→ **Directive**: Your job is to set down the stretch of entries that opens with the line containing "замените сломанные." and closes with the line containing "Vozíky na hadice". Keep both end lines, copy each exactly, and add nothing.

START Extracted data

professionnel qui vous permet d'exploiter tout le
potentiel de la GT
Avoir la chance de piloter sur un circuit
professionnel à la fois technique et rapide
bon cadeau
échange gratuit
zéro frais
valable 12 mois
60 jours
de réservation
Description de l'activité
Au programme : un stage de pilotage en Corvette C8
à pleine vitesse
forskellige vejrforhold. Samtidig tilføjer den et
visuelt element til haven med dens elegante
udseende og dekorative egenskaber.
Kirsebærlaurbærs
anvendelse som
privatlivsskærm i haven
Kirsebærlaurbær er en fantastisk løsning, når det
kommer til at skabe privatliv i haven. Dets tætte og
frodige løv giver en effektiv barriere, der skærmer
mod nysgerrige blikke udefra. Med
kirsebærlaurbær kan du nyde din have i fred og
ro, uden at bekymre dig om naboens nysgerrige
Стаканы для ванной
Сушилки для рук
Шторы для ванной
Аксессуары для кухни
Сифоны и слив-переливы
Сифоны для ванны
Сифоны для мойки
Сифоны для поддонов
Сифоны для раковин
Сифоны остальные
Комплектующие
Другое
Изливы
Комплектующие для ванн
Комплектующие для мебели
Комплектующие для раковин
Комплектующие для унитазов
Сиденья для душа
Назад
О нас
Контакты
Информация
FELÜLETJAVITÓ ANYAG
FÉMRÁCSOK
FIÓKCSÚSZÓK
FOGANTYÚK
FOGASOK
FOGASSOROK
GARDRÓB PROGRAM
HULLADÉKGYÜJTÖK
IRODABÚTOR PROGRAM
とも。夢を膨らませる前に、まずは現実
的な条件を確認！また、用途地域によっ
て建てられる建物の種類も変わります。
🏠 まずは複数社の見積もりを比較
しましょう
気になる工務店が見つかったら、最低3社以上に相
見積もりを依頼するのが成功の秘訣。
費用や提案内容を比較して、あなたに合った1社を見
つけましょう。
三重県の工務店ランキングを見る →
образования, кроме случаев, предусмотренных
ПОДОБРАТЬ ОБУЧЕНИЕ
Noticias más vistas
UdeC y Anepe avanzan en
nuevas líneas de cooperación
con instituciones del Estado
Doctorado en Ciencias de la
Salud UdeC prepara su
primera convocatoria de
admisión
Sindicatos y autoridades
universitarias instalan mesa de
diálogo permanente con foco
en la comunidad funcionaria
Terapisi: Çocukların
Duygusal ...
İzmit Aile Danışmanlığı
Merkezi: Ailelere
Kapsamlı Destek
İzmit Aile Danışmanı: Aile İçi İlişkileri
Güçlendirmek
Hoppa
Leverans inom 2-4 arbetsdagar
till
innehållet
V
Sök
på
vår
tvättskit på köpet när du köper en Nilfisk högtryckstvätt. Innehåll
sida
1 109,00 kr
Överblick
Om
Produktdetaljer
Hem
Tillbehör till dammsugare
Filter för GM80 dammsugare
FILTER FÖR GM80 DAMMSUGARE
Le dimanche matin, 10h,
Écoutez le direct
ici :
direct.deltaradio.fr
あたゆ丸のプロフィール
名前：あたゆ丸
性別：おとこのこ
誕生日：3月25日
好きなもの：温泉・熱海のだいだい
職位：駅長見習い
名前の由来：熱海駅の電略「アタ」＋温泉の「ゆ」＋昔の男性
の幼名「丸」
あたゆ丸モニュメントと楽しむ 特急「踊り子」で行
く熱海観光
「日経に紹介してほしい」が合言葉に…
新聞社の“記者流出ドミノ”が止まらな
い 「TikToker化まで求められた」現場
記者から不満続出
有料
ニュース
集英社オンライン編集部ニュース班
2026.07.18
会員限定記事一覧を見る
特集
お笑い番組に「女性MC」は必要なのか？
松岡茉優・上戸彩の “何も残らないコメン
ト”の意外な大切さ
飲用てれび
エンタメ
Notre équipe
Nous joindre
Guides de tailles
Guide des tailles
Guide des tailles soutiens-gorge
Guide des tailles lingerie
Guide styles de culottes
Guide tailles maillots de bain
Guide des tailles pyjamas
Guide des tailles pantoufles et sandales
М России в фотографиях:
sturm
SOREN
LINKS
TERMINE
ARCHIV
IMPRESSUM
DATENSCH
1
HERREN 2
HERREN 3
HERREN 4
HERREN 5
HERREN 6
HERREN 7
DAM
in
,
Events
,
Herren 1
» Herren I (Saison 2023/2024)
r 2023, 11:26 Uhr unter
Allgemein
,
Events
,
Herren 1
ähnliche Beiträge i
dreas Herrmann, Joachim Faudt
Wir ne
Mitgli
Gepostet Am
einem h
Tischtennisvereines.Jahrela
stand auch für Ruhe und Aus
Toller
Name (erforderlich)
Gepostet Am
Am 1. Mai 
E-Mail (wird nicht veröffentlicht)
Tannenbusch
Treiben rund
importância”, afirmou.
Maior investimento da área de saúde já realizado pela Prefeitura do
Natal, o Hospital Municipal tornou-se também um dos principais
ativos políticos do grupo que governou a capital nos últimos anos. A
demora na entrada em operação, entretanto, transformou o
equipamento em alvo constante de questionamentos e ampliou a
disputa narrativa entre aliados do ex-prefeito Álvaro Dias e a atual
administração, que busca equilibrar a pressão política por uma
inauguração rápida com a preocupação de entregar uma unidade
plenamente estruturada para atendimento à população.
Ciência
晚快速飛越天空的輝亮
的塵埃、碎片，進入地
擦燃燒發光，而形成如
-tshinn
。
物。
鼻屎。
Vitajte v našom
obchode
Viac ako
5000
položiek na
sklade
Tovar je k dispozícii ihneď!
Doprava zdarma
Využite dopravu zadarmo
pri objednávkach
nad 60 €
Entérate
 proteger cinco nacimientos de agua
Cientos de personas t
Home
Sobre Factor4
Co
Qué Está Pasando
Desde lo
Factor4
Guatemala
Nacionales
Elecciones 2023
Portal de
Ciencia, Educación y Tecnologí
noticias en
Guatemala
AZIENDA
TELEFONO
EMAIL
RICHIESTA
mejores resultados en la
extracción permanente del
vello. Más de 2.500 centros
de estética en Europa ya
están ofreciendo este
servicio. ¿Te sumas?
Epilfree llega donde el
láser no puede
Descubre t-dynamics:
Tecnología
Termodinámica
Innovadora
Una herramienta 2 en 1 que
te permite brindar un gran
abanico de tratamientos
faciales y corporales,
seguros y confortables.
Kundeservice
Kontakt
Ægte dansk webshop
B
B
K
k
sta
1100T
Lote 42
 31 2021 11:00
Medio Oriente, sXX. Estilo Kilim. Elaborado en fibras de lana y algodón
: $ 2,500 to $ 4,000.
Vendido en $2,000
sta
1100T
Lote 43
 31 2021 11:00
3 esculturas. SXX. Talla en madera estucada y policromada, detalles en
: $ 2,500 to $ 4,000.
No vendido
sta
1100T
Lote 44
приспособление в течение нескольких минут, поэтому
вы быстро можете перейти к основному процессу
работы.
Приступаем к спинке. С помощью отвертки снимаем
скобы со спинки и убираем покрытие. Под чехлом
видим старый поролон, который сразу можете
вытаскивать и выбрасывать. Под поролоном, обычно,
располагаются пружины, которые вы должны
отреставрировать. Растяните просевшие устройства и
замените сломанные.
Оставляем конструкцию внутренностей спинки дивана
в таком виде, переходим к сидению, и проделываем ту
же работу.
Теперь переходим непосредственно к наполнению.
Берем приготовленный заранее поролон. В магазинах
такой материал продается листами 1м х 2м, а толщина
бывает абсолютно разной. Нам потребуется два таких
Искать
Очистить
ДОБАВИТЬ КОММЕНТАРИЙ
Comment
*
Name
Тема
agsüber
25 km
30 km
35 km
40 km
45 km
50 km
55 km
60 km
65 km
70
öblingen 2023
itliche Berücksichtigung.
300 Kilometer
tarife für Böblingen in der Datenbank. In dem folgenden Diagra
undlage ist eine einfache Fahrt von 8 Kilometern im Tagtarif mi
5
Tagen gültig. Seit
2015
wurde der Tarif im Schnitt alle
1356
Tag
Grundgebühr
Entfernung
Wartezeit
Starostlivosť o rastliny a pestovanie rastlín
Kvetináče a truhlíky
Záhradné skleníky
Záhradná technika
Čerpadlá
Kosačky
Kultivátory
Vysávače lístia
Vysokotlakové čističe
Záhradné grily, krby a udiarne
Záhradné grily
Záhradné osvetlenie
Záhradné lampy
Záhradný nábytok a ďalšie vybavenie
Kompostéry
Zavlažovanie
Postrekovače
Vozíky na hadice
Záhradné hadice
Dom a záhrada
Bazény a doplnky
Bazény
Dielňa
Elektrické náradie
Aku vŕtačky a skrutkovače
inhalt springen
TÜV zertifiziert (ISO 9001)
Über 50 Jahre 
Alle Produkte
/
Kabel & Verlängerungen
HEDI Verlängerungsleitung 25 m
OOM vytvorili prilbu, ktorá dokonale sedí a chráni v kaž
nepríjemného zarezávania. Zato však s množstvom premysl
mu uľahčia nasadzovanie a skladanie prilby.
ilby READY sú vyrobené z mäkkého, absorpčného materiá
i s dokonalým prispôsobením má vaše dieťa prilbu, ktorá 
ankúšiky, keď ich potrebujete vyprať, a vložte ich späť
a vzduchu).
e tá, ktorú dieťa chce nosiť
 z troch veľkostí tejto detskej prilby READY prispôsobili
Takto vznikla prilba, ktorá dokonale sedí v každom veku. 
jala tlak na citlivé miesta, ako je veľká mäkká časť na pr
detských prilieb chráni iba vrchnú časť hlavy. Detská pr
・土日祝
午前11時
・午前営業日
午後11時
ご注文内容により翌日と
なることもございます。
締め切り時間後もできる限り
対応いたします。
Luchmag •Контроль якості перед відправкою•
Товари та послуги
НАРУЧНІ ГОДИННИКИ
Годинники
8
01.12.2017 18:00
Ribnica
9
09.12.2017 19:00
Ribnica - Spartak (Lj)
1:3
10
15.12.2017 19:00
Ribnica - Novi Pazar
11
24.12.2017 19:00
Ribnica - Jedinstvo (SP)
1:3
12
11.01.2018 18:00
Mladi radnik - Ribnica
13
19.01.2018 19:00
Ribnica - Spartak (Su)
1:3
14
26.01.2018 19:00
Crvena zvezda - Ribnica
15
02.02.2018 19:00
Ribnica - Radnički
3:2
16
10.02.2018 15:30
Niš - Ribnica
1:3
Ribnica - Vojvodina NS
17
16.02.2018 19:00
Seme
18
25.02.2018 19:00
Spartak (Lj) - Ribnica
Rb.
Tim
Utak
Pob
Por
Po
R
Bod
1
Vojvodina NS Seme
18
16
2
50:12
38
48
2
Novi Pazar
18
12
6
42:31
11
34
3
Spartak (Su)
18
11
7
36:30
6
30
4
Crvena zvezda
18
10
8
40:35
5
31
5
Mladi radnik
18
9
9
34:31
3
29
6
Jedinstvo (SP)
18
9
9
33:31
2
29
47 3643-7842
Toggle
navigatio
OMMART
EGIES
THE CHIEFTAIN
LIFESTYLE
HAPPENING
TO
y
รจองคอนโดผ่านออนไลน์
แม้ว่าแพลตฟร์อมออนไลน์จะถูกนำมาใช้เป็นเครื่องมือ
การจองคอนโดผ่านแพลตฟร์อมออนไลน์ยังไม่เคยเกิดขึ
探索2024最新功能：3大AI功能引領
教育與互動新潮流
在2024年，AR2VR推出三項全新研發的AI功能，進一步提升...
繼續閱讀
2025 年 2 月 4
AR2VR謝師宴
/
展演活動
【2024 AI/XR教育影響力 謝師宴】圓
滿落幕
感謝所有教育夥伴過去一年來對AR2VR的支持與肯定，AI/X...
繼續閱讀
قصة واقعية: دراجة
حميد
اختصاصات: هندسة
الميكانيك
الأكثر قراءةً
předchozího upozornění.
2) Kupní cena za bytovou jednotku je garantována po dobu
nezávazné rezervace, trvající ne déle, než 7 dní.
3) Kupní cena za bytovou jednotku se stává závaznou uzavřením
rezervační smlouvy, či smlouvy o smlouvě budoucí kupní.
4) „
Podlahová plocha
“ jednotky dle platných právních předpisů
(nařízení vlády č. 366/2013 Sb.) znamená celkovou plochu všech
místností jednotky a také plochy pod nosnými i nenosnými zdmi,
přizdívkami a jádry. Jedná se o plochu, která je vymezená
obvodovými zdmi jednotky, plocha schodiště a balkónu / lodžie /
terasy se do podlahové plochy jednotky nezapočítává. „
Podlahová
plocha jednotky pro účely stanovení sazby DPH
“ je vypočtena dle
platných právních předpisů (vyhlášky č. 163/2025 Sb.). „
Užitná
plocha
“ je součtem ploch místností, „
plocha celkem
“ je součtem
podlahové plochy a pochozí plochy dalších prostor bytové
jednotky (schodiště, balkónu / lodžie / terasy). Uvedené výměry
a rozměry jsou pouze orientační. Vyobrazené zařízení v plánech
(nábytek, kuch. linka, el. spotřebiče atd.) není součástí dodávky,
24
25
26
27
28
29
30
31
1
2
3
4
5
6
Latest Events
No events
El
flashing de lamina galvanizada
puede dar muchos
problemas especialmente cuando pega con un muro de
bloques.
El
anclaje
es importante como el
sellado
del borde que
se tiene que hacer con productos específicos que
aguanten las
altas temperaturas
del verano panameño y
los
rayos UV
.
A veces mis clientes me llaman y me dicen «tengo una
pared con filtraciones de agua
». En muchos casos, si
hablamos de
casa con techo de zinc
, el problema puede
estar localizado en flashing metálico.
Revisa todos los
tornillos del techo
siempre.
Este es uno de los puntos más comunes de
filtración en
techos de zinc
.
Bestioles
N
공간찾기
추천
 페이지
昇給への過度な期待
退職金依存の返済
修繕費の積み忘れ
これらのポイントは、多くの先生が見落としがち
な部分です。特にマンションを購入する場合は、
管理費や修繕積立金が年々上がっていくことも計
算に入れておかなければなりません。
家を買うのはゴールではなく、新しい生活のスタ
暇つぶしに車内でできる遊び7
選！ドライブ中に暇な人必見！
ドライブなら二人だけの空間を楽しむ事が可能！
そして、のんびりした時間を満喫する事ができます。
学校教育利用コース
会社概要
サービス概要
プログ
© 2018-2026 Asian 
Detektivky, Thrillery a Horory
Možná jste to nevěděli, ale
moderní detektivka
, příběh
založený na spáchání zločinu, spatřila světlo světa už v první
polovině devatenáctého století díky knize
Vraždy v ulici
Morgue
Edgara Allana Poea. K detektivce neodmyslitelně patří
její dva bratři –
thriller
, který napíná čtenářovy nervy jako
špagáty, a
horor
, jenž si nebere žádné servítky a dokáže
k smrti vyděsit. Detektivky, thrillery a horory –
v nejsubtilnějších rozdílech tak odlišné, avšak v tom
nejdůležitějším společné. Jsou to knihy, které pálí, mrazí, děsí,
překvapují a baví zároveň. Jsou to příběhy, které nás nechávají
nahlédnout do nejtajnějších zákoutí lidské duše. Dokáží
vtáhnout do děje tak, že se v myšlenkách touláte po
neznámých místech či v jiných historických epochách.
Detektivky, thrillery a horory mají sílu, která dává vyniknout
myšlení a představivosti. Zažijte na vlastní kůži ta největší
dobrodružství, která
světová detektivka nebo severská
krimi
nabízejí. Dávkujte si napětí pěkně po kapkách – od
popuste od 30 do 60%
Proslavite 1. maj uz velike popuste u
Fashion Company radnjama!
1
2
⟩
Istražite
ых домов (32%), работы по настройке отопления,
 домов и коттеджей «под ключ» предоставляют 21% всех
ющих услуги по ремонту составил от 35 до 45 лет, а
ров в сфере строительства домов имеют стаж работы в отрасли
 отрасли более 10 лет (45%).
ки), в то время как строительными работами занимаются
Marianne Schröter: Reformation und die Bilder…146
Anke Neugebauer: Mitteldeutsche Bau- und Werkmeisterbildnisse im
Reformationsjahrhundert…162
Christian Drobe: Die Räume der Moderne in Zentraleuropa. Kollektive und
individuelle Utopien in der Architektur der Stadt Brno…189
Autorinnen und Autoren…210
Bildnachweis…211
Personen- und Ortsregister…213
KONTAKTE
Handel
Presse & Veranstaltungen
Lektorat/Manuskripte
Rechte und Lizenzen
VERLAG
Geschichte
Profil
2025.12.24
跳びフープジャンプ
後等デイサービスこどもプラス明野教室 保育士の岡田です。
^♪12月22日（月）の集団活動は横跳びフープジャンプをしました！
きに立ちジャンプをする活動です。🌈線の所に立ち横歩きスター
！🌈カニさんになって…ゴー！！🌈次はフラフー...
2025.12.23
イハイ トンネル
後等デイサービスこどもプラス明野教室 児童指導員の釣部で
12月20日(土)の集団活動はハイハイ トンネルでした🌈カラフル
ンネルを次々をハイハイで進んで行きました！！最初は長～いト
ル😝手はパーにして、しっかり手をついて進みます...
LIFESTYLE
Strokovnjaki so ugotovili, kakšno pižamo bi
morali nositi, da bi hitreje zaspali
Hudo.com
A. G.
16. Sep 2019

END Extracted data

→ **Your response**:
замените сломанные.
Оставляем конструкцию внутренностей спинки дивана
в таком виде, переходим к сидению, и проделываем ту
же работу.
Теперь переходим непосредственно к наполнению.
Берем приготовленный заранее поролон. В магазинах
такой материал продается листами 1м х 2м, а толщина
бывает абсолютно разной. Нам потребуется два таких
Искать
Очистить
ДОБАВИТЬ КОММЕНТАРИЙ
Comment
*
Name
Тема
agsüber
25 km
30 km
35 km
40 km
45 km
50 km
55 km
60 km
65 km
70
öblingen 2023
itliche Berücksichtigung.
300 Kilometer
tarife für Böblingen in der Datenbank. In dem folgenden Diagra
undlage ist eine einfache Fahrt von 8 Kilometern im Tagtarif mi
5
Tagen gültig. Seit
2015
wurde der Tarif im Schnitt alle
1356
Tag
Grundgebühr
Entfernung
Wartezeit
Starostlivosť o rastliny a pestovanie rastlín
Kvetináče a truhlíky
Záhradné skleníky
Záhradná technika
Čerpadlá
Kosačky
Kultivátory
Vysávače lístia
Vysokotlakové čističe
Záhradné grily, krby a udiarne
Záhradné grily
Záhradné osvetlenie
Záhradné lampy
Záhradný nábytok a ďalšie vybavenie
Kompostéry
Zavlažovanie
Postrekovače
Vozíky na hadice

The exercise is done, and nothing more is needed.